May 27, 1999
Appeal from the Supreme Court, New York County (Barbara Kapnick, J.).
Contrary to plaintiff's contention, the trial court properly determined to submit to the jury only her claim for battery and not her claim for assault. To sustain a claim for assault there must be proof of physical conduct placing plaintiff in imminent apprehension of harmful contact ( Hassan v. Marriott Corp., 243 A.D.2d 406, 407; see also, Charkhy v. Altman, 252 A.D.2d 413). Here, there was no such proof. The complained of conduct, an impulsive reaching motion in plaintiff's direction by her supervisor promptly avoided by plaintiff as she briskly left the supervisor's office, cannot have engendered in plaintiff the requisite imminent apprehension of harmful contact. Nor, contrary to plaintiff's argument, was there error in the trial court's charge upon the submitted battery claim.

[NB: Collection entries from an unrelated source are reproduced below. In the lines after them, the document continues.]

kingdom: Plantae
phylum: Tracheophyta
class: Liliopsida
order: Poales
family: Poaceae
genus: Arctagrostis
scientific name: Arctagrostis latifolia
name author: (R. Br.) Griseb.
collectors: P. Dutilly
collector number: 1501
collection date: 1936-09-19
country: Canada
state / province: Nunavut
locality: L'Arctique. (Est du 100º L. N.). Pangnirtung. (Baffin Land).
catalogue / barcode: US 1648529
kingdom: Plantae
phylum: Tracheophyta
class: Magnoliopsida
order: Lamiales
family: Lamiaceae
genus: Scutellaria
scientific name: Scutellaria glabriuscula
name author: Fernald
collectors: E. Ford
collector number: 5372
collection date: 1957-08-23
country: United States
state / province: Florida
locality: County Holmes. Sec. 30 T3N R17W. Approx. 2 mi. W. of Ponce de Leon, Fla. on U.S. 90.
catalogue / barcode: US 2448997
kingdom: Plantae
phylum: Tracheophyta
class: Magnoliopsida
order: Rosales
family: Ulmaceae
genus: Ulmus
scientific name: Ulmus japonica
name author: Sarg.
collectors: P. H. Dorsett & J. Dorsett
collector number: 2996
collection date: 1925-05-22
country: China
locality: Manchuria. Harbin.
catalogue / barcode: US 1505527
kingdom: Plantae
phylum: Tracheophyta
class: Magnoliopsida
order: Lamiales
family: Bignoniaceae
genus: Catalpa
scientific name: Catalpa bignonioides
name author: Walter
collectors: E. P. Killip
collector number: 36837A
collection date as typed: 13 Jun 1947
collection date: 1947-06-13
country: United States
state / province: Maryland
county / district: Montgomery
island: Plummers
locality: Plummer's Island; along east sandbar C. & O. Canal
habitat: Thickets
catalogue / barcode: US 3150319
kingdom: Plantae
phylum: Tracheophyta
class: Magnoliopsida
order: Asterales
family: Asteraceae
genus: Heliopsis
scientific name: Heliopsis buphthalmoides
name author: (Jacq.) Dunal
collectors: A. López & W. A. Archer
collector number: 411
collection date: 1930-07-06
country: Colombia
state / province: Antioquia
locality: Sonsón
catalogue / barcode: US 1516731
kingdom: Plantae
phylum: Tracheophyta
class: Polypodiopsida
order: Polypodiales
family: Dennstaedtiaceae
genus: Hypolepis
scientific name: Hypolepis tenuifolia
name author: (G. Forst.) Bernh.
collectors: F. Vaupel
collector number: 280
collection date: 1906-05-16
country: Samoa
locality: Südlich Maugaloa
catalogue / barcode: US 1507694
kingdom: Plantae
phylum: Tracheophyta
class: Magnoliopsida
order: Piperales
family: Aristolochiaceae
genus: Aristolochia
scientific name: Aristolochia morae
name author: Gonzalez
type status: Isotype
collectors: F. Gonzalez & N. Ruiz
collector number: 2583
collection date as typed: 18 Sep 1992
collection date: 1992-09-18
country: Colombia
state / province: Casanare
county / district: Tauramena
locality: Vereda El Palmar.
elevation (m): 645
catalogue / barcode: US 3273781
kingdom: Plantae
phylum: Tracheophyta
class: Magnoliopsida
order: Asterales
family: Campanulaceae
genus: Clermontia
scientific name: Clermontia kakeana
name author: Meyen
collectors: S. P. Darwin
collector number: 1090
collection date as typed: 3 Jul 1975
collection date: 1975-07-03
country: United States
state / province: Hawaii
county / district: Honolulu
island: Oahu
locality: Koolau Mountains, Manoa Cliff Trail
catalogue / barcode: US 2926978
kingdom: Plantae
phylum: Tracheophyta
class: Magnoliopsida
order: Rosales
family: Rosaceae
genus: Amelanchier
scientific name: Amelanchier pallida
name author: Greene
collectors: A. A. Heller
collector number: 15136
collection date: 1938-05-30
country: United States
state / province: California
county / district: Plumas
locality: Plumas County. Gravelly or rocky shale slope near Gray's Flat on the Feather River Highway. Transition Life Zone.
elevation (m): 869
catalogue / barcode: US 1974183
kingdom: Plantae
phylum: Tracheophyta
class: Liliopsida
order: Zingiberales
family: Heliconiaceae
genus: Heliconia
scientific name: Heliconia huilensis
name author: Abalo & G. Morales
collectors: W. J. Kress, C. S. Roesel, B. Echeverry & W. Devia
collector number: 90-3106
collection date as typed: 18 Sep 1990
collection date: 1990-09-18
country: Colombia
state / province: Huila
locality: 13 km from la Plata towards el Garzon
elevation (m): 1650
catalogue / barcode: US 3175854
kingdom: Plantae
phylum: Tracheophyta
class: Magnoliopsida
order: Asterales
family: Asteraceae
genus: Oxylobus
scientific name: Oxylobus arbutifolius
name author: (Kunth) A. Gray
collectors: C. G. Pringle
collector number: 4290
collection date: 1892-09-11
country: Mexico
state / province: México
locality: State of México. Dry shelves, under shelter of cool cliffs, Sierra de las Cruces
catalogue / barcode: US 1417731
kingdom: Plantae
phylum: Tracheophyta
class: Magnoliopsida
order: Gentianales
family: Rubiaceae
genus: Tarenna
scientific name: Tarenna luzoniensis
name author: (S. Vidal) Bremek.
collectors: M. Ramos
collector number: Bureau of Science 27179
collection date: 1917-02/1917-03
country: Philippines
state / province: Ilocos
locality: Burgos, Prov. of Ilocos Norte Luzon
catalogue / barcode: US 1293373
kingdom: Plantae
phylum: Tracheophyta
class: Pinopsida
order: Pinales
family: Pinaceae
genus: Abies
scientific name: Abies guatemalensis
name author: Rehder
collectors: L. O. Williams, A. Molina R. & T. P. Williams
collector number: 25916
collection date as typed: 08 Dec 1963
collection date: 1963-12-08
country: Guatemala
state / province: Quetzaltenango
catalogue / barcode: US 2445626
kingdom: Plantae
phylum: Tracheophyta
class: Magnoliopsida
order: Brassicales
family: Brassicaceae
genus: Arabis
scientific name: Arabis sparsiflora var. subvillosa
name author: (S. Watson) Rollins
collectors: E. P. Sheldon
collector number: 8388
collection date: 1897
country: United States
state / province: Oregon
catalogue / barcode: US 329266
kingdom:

Plaintiff also contends that the court should not have permitted her character to become an issue at trial and should not have allowed testimony from defendants' psychiatric expert. However, apart from plaintiff's failure to object to this evidence, rendering her present claim of error unpreserved ( see, John v. City of New York, 235 A.D.2d 210; Smith v. City of New York, 217 A.D.2d 423), her argument is without merit since, by alleging in her complaint that she had been so traumatized by defendants' conduct as to suffer ensuing psychological fears, stress and depression, plaintiff placed her mental condition at issue.
We have considered plaintiff's remaining arguments and find them to be unavailing.
Concur — Nardelli, J. P., Tom, Mazzarelli, Lerner and Buckley, JJ.